The euro fell from $1.0867 to $1.0865.

On Friday, Wall Street recorded even more records.

The S&The P500 rose 0.4% to squeak by the highest point of all time At the beginning of this week the price was 5,864.67. The Dow Jones Industrial Average rose 0.1% to 43,275.91. another record. The Nasdaq index rose 0.6% to 18,489.55.

Trading on Wall Street remained relatively quiet overall as the S&The P 500 completed its sixth winning week in a row. That is the longest winning streak of 2024.

Solid economic data has fueled the hope that the U.S. economy can generate a perfect escape of the the worst inflation in generationsone that ends without pain recession which many investors had seen as virtually inevitable. And now with the Federal Reserve lowering interest rates To keep the economy going, optimists expect that shares can rise even further.

Netflix helped propel the market with an 11.1% jump after the streaming giant reported stronger earnings than analysts expected for its latest quarter despite a slowdown in subscriber growth.

It helped offset a 5.2% decline CFS healththat said it will likely report a profit for the final quarter that is well below what analysts expected.

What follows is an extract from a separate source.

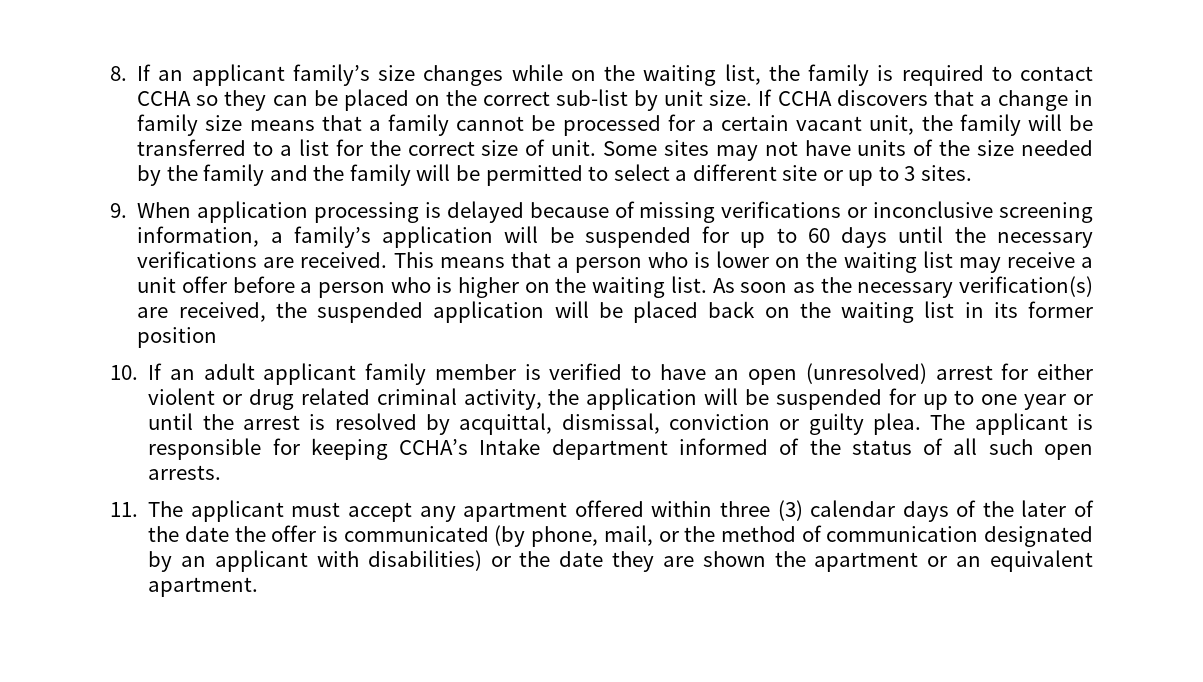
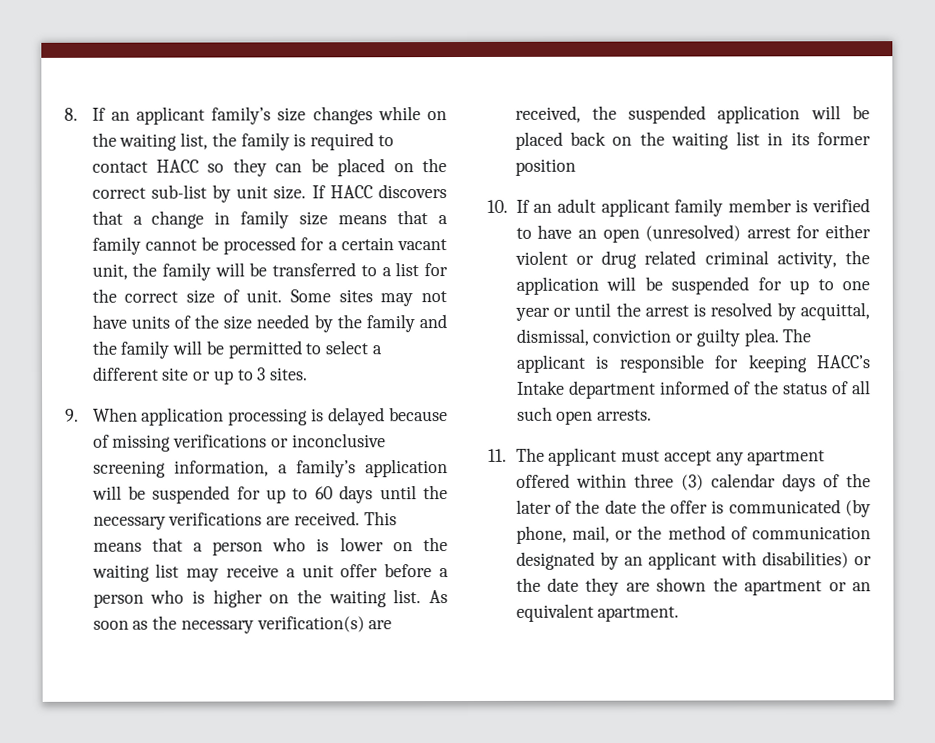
[137,91,192,106] CCHA -> [156,159,200,173] HACC
[777,91,832,106] CCHA -> [329,185,373,199] HACC
[399,439,469,455] CCHA’s -> [816,355,870,369] HACC’s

Traders are rallying around the idea that the Federal Reserve will cut its key interest rate by a quarter of a percentage point at its next meeting in November. Previously, expectations were high that the Fed would make another half-percentage point cut, but strong updates on the economy have eliminated those expectations. The Federal Funds Rate is currently between 4.75% and 5%.